For as long as there has been money or commerce, there has been some form of credit. Whether it was borrowing a few coins until the next payday or today’s credit cards, credit has been a fuel of economic development for quite some time. The financial industry is built on credit and charging customers to borrow money and spread the payments out over time. By some estimates the average household owes over $16,000 in credit card debt.
The United States was founded on credit. During the founding of the country currency had been limited to coins with an intrinsic value based on their gold, silver or copper content. As the King of England tried to tax the colonies to pay for the wars in Europe, the colonies looked for ways of financing their own governments to provide services. they issued paper notes. These notes functioned as currency but actually were bills of credit, short-term public loans to the government. For the first time, the money had no intrinsic value but was valued at the rate issued by the government of the colony in payment of debt. Every time the colonial government would need money, they would authorize the printing of a specified quantity and denomination of notes that it would use to pay creditors. The emission laws also included a tax that would used to repay the bill of credit and the promised interest.
Later, the era we now refer to as Obsolete Banknotes (or Broken Banknotes), were currency issued by banks under permission of the Department of the Treasury that were supposed to be backed by the assets of the issuing bank. Banks were supposed to be able to back at least 90-percent of the value of the notes with hard currency. But the banks were not honest with the Treasury Department, issued more currency than assets, and many went out of business because they could not cover the value of the notes issued.
Credit run amok has been the cause of nearly every major market downturn in history including the most recent dire recession that began in 2008.
The concept of institutionalizing consumer debt was first written about in Looking Backward, 2000 to 1887 by Edward Bellamy. Bellamy, a writer from Massachusetts, wrote about Julian West, a young American who falls into a deep, hypnotic sleep and wakes up in the year 2000. As part of West’s experience, Bellamy describes purchases being made using a credit card. Bellamy’s credit card was limited to the amount on deposit. The description is more like a debit or secured credit card of today. After the book became popular, the concept of consumer credit began to be institutionalized.

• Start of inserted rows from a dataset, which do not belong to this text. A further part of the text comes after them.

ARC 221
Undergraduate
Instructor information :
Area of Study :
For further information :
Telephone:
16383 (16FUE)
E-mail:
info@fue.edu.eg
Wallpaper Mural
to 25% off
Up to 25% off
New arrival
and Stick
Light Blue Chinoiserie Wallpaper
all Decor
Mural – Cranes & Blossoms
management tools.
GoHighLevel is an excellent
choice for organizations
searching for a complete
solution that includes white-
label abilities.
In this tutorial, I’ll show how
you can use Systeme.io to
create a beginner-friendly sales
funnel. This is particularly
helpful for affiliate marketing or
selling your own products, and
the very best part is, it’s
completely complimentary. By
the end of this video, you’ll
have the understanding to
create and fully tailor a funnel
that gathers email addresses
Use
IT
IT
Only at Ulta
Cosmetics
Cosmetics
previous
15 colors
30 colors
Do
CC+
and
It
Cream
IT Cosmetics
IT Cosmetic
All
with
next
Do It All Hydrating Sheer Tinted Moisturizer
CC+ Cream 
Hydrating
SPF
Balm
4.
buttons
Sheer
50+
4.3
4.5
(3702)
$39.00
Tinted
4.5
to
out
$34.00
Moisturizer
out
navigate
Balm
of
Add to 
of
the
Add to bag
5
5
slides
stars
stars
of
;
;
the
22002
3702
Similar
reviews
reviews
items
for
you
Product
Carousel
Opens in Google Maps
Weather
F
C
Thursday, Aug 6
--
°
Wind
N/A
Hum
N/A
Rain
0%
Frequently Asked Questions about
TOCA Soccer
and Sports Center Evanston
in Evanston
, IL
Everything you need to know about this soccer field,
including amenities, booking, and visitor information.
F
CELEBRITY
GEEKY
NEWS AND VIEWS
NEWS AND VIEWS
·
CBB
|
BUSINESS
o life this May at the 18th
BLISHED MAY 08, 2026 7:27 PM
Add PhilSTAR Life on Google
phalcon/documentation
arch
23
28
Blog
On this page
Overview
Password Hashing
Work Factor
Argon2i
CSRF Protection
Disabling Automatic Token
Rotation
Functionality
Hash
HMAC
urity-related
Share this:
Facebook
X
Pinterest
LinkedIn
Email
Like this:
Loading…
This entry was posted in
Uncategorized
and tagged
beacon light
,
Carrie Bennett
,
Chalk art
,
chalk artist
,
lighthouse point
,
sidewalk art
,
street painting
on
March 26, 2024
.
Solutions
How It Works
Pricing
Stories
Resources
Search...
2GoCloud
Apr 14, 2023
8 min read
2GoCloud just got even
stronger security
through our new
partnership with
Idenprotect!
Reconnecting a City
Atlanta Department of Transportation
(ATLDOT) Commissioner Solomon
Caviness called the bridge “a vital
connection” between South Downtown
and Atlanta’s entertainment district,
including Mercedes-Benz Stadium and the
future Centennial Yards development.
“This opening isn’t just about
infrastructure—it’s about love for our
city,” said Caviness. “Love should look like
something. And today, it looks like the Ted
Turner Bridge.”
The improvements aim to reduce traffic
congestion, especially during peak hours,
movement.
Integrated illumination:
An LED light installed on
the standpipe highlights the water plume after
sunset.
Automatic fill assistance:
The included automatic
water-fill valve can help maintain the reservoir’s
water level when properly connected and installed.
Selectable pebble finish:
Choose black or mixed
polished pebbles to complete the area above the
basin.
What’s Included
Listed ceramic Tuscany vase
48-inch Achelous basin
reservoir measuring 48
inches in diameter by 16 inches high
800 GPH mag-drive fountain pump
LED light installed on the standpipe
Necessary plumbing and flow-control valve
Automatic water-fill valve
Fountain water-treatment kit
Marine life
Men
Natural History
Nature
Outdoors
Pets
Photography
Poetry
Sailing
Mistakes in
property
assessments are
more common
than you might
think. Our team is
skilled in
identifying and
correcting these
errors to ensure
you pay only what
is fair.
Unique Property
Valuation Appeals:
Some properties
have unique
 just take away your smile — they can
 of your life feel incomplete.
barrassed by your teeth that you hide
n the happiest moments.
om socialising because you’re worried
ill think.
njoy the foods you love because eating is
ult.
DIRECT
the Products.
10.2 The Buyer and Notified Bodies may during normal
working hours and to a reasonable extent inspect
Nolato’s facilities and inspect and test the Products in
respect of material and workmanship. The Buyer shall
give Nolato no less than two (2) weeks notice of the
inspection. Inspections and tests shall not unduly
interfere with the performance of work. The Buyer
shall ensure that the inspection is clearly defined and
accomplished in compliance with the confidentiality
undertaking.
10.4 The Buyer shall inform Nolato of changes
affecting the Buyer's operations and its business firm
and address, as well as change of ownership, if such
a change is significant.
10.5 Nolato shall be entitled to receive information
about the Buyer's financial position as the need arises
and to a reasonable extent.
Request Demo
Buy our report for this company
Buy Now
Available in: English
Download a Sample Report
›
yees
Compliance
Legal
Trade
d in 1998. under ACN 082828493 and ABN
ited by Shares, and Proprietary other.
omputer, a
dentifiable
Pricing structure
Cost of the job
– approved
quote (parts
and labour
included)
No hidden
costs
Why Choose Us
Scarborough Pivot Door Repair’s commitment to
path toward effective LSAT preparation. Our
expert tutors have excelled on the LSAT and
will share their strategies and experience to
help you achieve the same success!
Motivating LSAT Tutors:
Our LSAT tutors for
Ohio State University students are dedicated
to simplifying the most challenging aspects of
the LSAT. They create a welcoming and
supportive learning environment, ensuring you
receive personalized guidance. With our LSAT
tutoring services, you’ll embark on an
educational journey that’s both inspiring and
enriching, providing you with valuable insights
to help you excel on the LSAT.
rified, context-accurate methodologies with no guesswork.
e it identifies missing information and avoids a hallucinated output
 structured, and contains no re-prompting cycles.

Hotels and other higher-end retailers were first. They would create medals or tokens that could be carried in the pocket or have a hole to include them on a keychain. Much like the Colgate tokens previously written about, the use of metal tags and tokens began at the beginning of the 20th century and was stopped by the War War II efforts.
Credit tokens were nondescript items with the name of the establishment and the user’s account number which lead to a number of problems. Since the account number was engraved into the tag, it was up to the cashier to write down the account number. Mistakes would lead to unpaid bills. A later improvement was to include raised letters that could be rubbed onto the paper using a pencil or carbon paper in order to record the number correctly, a feature that would be added to the plastic charge plate before the invention of the magnetic strip.
These tokens did not include the customer’s name. Although many can be mailed to the company so that the keys could be returned to the original owner, thieves would keep the tokens and use them. Stores would later have to produce lists of invalid or stolen charge numbers to verify the sale at the register. In the day before computers, this was a time consuming task.
Stores continue to think the risks are worth dealing with since credit purchases appear to be more popular than cash-based purchases.
One of the early adopters of credit purchases was Abraham & Straus, Inc. Founded in 1865 by Abraham Abraham in Brooklyn, the store was operated on Fulton Street as a small clothing outlet until its later flagship store was built closer to downtown Brooklyn in 1883. As part of expanding the store and funding the move, Abraham received funding from Nathan and Isidore Straus. When the company reopened at 422 Fulton Street the was renamed Abraham & Straus, the name that was used until its closing in 1995.
Known as A&S throughout the New York metropolitan area, it was a little more upscale from other discount stores of the time. Although the stores expanded as far as the Philadelphia region, it would not see the same success as the New York-area stores. A&S was a favorite amongst the burgeoning middle class of the post-World War II Baby Boomer generation especially for women’s clothes. I have a lot of memories waiting outside of the A&S with my father at the Green Acres Mall in Valley Stream, NY as my (late) mother would go shopping in A&S. And the family car, a black 1963 Chevy Impala with red interior, did not include air conditioning!
Apparently, I survived those shopping trips along with my recent find an on old A&S credit token. While searching through a cigar box of old tokens, I found this pre-World War II item. Aside from bringing back the memories, and reminder of the hot days waiting for my mother to try on nearly every dress in the store, I though this would be a perfect addition to my collection of New York numismatic memorabilia.
Remember, you do not have to collect coins to have fun with numismatics!